The metric returns a float value (larger is better) in [0.0, 1.0] range, and higher (lower) predictive score for truth label = 1 (0) customer increases AUC value, and vice versa. Basically, you can interpret the value of AUC as follows:
- If AUC is less than 0.7 (in other words, poor), you should refine predictive model to improve the accuracy of prediction.
- If AUC is greater than 0.9 (in other words, exceptionally good), consider the possibility of data leakage.
- Otherwise, your predictive scoring reasonably works.
The possibility of leakage occurs when you choose attributes that are directly related to the solution to your problem. When you use a solution for prediction, it is kind of like cheating. For example, in the churn prediction tutorial, the attribute
churn must not be incorporated into columns configured in the Predictive Scoring view.
Tune predictive scoring and make AUC more reasonable
Case 1: AUC is poor (< 0.7)
When AUC is low, it is usually because the quality of input to the ML algorithm is poor. You can exercise one of the following options to improve AUC:
- Manually add more features (attributes)

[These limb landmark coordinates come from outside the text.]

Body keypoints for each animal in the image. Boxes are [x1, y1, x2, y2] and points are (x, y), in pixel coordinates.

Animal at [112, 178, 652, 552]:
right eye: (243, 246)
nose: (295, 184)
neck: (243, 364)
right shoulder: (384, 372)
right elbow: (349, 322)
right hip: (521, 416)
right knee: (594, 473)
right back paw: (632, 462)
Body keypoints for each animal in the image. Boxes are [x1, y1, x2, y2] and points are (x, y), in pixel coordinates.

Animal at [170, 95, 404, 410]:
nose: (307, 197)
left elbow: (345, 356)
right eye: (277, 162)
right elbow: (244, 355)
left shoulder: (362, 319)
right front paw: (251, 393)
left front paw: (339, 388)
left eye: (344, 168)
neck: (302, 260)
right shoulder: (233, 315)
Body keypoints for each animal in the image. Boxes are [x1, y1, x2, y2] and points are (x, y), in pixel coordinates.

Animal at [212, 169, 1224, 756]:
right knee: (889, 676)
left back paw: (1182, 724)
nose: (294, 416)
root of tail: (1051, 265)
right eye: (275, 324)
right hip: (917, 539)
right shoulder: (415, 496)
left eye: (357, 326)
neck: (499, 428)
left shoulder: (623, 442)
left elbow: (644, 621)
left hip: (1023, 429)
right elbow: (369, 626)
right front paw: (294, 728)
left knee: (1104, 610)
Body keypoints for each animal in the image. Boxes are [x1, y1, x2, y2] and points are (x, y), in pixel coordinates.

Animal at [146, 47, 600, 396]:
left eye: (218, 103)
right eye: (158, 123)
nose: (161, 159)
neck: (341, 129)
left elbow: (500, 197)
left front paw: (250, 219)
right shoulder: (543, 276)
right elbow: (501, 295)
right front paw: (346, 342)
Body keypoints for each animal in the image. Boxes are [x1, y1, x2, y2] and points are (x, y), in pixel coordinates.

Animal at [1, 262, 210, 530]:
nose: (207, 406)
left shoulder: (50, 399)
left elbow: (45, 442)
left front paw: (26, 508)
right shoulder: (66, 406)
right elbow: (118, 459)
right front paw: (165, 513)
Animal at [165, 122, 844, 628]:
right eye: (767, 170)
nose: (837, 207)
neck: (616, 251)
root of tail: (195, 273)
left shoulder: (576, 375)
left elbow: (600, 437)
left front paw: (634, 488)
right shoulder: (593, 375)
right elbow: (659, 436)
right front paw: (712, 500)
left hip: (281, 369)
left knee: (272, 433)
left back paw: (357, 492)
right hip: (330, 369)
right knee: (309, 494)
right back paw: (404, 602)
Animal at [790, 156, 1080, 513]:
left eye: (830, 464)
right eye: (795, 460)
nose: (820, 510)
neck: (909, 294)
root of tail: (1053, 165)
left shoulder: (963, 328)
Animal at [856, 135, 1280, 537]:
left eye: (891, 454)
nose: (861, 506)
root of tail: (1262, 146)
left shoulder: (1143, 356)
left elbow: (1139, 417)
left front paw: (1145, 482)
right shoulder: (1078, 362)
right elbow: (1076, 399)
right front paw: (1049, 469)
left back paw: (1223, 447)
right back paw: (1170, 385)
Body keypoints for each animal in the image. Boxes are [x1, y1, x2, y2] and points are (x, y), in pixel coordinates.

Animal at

- Rethink your problem (such as, definition of population, positive samples and scoring target segment)
- Revisit your audience definition (such as, customer data) and utilize more data and attributes
The first approach, Manually add more features, requires that you edit the configuration in the Predictive Scoring setting view:
As described in How Feature Guess Works, the Guess Columns automatically drops some “likely to be meaningless” attributes, but misclassification can still occur. Therefore, try to add additional columns, which are likely to be informative, to the input boxes based on your understanding of data.
If the AUC is still poor, regardless of a choice of columns, your audience might not have reasonably informative attributes, or the number of customers might be too small. Thus, think about importing more data to TD and integrating it with the audience as additional behaviors or attributes.

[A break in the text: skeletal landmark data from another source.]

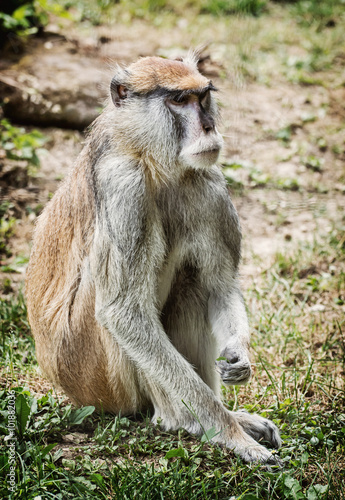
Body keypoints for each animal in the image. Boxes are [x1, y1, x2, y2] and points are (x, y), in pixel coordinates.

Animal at [25, 52, 280, 462]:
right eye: (178, 101)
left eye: (202, 97)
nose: (208, 127)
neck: (149, 158)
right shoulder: (124, 188)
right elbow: (124, 315)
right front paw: (230, 432)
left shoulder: (207, 184)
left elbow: (220, 285)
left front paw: (239, 359)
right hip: (97, 377)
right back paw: (180, 418)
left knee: (192, 281)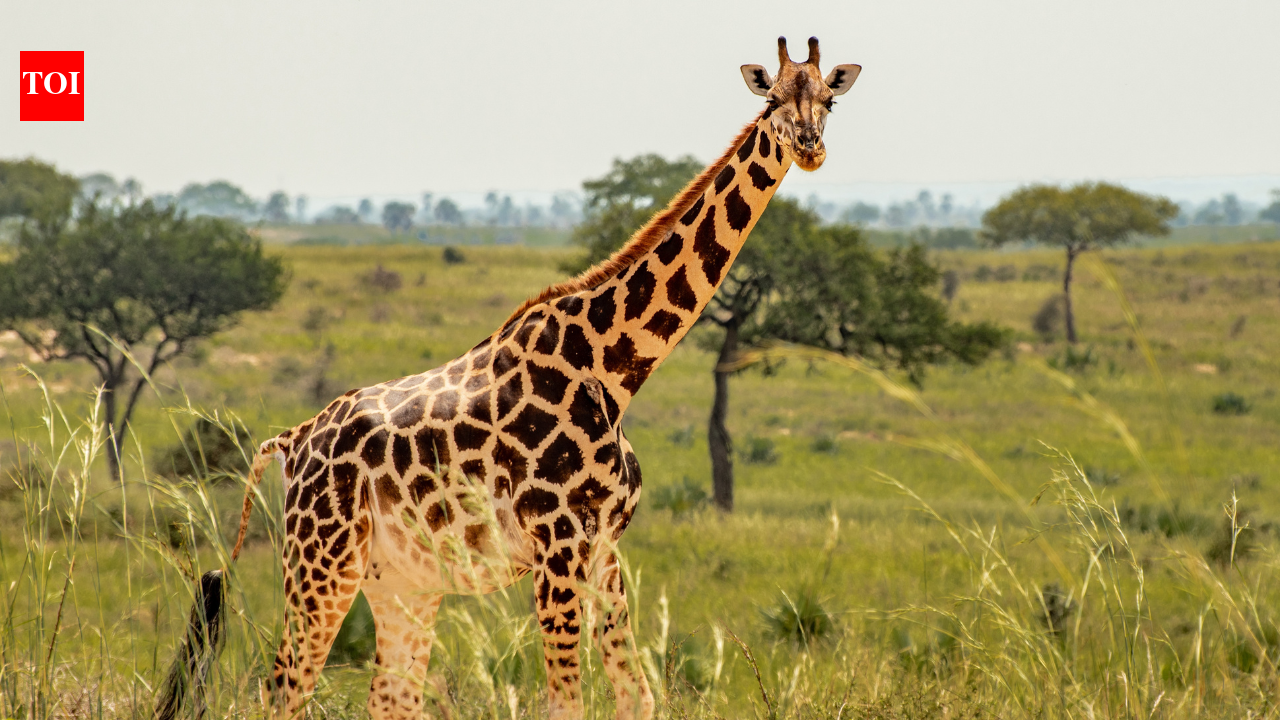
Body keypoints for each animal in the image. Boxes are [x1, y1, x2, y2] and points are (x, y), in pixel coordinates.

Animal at [156, 36, 859, 720]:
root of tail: (292, 440)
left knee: (391, 697)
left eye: (829, 100)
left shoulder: (603, 549)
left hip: (401, 581)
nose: (810, 147)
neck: (616, 369)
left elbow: (639, 695)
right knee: (285, 686)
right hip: (321, 560)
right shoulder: (558, 545)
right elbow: (566, 700)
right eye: (771, 101)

Meanwhile, you might have to reconsider the definition of population, positive samples and scoring target segments. For instance, if all customers are used for building predictive model, consider narrowing down your focus to a specific population segment.
Case 2: AUC is exceptionally good (> 0.9)
Exceptionally good accuracy might occur as a result of inappropriate choice of features. Check the feature importance on the dashboard, and see if the absolute values of importance for top features are unusually large:
What you must do is for exceptionally good accuracy:
- If AUC is greater than 0.9, drop an attribute corresponding to the most important feature on the Predictive Scoring setting view.
- Click Save and Run on Predictive Scoring to rebuild the predictive model, and then click Run Audience to refresh the dashboard.
- Repeat these steps until the AUC is decreased to a reasonable value.
Possibility of over-fitting
The reason for very low or exceptionally high accuracy is sometimes over-fitting, sometimes referred to as overtraining. Over-fitting occurs when the prediction model memorizes the data points in its entirety rather by learning patterns. As an example, note the many store#xxx in the list of following Top 20 Features:
The preceding image interpreted means that the predictive score for a customer who has specific value in an attribute
store is likely to become large, regardless of values in the other attributes. Consequently, predictive scores become undesired values across an audience, and accuracy might be strangely biased.
If you observe over-fitting when you view the dashboard, we recommend that you drop the over-fitted column on the Predictive Scoring setting view and rebuild a predictive model.